La résistance corrézienne face à la mesure nationale de limitation de vitesse
Dans un affrontement décrit comme « plus que symbolique », le département de la Corrèze a refusé de se soumettre à la décision gouvernementale d'abaisser la vitesse à 80 km/h sur les routes les plus accidentogènes. Cette mesure, initiée en 2018 par Édouard Philippe, alors Premier ministre, a immédiatement suscité la colère des élus locaux.
Un mépris parisien pour les réalités territoriales
Pascal Coste, président LR du Département de la Corrèze, n'a pas mâché ses mots : « On est entrés en résistance ». Il a même fait apposer des panneaux sarcastiques indiquant « Le nouveau monde vous demande de ralentir ». Pour lui, cette décision illustre parfaitement le fossé entre Paris et les territoires ruraux.
« C'est plus que symbolique car, de Paris, on regarde le pays réel avec des jumelles, sans le connaître », assène-t-il. « Dans cette affaire, on a un Premier ministre qui décide sans même prendre la peine de consulter ceux qui ont la responsabilité du plus grand réseau routier : les Départements. Édouard Philippe est celui qui aura magnifié le macronisme : aucun respect pour les corps intermédiaires. »
Le président corrézien insiste sur les spécificités de son territoire : « La France, ce n'est pas ce qui se passe à l'intérieur du périphérique.
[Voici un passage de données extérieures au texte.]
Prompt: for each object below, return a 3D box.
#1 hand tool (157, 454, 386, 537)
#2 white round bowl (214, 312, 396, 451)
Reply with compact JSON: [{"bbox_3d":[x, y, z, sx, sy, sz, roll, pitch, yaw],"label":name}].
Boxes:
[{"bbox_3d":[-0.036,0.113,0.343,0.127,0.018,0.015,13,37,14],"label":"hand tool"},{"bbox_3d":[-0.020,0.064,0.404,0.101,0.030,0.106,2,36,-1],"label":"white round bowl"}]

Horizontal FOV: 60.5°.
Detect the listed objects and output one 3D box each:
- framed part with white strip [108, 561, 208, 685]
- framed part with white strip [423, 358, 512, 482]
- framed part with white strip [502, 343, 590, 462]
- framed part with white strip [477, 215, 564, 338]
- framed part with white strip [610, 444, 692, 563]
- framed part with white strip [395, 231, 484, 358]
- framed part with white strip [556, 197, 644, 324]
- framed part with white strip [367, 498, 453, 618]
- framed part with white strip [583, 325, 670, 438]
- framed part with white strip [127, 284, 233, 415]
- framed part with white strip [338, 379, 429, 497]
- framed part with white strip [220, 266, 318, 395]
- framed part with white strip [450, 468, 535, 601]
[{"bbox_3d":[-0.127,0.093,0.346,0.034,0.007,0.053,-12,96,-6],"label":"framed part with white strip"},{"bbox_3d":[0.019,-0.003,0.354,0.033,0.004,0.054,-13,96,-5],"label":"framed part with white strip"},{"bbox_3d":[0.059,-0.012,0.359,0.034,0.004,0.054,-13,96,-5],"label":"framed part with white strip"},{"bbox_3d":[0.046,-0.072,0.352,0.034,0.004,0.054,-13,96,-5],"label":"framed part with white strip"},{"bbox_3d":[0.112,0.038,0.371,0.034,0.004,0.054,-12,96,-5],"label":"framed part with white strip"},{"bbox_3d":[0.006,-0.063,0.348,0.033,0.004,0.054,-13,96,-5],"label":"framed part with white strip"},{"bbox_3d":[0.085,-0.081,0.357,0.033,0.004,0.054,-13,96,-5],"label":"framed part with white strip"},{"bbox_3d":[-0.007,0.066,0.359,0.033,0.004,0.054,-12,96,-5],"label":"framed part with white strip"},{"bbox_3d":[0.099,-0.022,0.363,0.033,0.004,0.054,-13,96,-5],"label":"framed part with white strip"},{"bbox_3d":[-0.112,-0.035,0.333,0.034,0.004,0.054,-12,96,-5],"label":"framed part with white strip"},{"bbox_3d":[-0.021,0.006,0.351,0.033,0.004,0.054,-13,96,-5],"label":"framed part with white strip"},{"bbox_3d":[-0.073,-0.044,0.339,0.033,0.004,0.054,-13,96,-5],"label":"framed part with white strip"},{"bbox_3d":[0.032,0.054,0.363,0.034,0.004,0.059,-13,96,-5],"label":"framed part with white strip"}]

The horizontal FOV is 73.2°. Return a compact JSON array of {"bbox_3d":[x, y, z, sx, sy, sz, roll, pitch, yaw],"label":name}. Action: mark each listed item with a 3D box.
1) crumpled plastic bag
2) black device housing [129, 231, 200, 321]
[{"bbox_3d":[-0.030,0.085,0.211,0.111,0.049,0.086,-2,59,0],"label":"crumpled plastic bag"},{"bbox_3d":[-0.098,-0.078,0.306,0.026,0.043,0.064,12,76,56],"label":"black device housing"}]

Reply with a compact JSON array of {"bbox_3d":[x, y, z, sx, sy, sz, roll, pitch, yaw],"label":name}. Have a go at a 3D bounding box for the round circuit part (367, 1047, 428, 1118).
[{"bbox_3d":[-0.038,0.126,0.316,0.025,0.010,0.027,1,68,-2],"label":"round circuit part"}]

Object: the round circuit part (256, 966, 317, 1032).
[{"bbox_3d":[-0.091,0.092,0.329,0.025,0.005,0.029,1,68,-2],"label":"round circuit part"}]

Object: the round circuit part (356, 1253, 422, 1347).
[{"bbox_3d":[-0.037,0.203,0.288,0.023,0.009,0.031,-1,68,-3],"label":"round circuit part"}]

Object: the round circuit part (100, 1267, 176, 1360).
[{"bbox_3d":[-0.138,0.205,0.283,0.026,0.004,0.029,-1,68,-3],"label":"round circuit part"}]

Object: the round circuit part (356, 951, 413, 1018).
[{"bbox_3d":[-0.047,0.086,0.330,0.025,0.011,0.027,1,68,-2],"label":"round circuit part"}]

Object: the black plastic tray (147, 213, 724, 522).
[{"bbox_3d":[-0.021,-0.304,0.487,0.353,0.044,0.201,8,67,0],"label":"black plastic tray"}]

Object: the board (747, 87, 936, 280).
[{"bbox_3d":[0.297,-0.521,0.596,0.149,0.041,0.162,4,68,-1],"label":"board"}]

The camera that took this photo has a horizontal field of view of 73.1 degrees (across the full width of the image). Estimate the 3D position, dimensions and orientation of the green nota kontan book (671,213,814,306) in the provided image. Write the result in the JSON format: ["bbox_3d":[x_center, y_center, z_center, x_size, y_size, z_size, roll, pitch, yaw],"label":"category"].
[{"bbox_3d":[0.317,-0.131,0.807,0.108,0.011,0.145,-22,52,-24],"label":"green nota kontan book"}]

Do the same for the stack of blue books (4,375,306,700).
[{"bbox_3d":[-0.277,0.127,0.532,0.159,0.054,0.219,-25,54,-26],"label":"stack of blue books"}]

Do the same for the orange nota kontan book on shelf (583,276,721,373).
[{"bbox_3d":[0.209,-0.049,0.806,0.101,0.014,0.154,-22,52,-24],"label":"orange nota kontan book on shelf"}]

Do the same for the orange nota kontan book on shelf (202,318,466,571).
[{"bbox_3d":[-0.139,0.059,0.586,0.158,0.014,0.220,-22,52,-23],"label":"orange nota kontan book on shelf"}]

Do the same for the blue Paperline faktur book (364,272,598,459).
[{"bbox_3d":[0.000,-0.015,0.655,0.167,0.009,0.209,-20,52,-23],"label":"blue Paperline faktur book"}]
Les transports en commun, les RER métropolitains, c'est formidable mais, nous, on n'en a pas. La voiture, on en a besoin. Il était hors de question de laisser torpiller nos territoires par une administration centrale à côté de la plaque. »
Une victoire juridique et pratique
Après plusieurs mois de bataille, le législateur a finalement accordé aux Départements la possibilité de maintenir la circulation à 90 km/h. La Corrèze et le Cantal sont les deux seuls départements à s'être opposés frontalement à cette réduction.
Pascal Coste a saisi cette occasion pour mener un audit complet du réseau routier corrézien. Sur les 4 780 kilomètres de routes départementales :
- 25 tronçons identifiés comme les plus dangereux ont vu leur vitesse abaissée à 70 km/h
- Le reste du réseau est maintenu à 90 km/h
Malgré les contestations d'associations de sécurité routière, les 2 008 arrêtés signés par le département ont été validés par les tribunaux. Tous les recours sont désormais purgés, permettant aux automobilistes de rouler à 90 km/h sur la majorité des routes départementales.
Une approche pragmatique de la sécurité routière
Le président Coste conteste les fondements de la mesure gouvernementale : « Chez nous, 52 % des accidents sont liés à la pluie, or, quand il pleut, la limite de vitesse est déjà à 80 km/h. Les autres causes principales sont l'âge des conducteurs, l'alcoolémie, les stupéfiants. La vitesse ne représente que 18 % des accidents. »
Parallèlement à ce combat politique, la Corrèze a lancé un plan global de sécurité routière comprenant :
- Des actions de sensibilisation auprès des jeunes et des adultes
- Un programme spécifique pour les conducteurs seniors visant à les inciter à cesser de conduire lorsque nécessaire
- Une analyse fine des causes réelles d'accidents sur le territoire
Les résultats sont probants : la Corrèze n'a pas connu d'augmentation significative des accidents. De plus, le refus d'appliquer la mesure nationale a généré des économies substantielles. « On n'a pas eu à changer et rechanger tous les panneaux, c'est toujours ça de pris », se réjouit Pascal Coste.
Cette affaire dépasse largement la simple question de la limitation de vitesse. Elle pose des questions fondamentales sur la gouvernance territoriale et le respect des réalités locales dans la prise de décision nationale. La Corrèze, par sa résistance organisée et argumentée, a montré que les territoires ruraux pouvaient défendre leurs spécificités face aux décisions uniformisantes venues de Paris.